As the song ended, Taylor moved back to centre stage. Jamie leaned in to her, but she pushed him away, laughing; turning her head, she smiled off to the side. Georgia followed her line of sight. Damon, sitting on a tall stool in the shadows. Her knees locked.
Taylor sang the first lines of Miley Cyrus’ Wrecking Ball and Georgia flattened herself against the wall, because seeing Damon made her feel like she might shatter.
He wore black suit pants, a white dress shirt, unbuttoned at the neck and chest, the sleeves rolled up his forearms. He had his sunglasses on, all effect, all cool and suave, untouchable, at least for her, because she couldn’t trust him, couldn’t trust herself not to want to start up all over again, and then where would she be if his cancer came back, if he was bitter about his career, or something else went wrong, and he pushed her away again.
She hadn’t known how to leave Hamish and she was never truly in love with him. She wouldn’t survive having and losing Damon again.

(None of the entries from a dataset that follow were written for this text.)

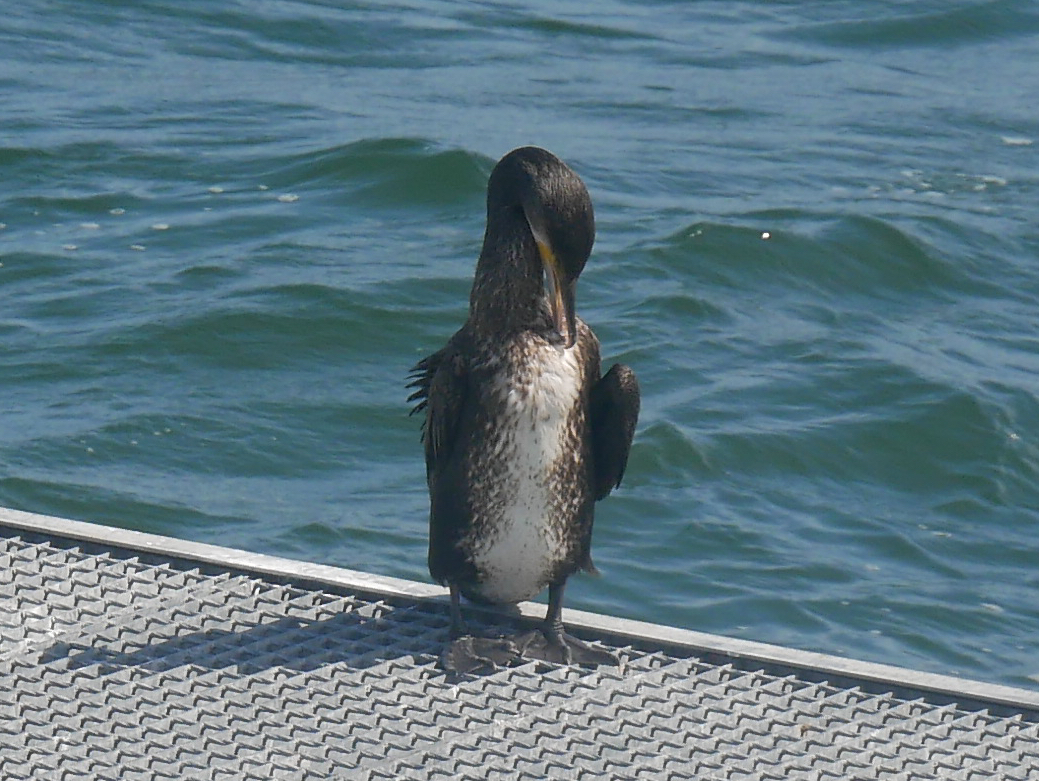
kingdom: Animalia
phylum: Chordata
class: Aves
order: Suliformes
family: Phalacrocoracidae
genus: Phalacrocorax
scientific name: Phalacrocorax carbo
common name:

No, they weren’t meant to be. And she’d known it from the start. He’d soft-soaped her with talk of colours and a fish in a plastic bag, with a princess dress and a gala ball. He’d romanced her with tea-lights and his way of seeing the world, and his hands and his voice, always his voice, no matter its texture, with the words he could say that went straight to her soul and lifted her up, made her world shimmer—until they’d crashed her into darkness.
It wasn’t London’s weather that was depressing. The lack of colour, the chill, the bleak was in her. That’s how being without Damon had made her feel. Like a vital part of her was missing. And that was no way to live, with that threat stalking beside you, making you doubt what you saw, what you heard. Sound was only pure until it told a lie.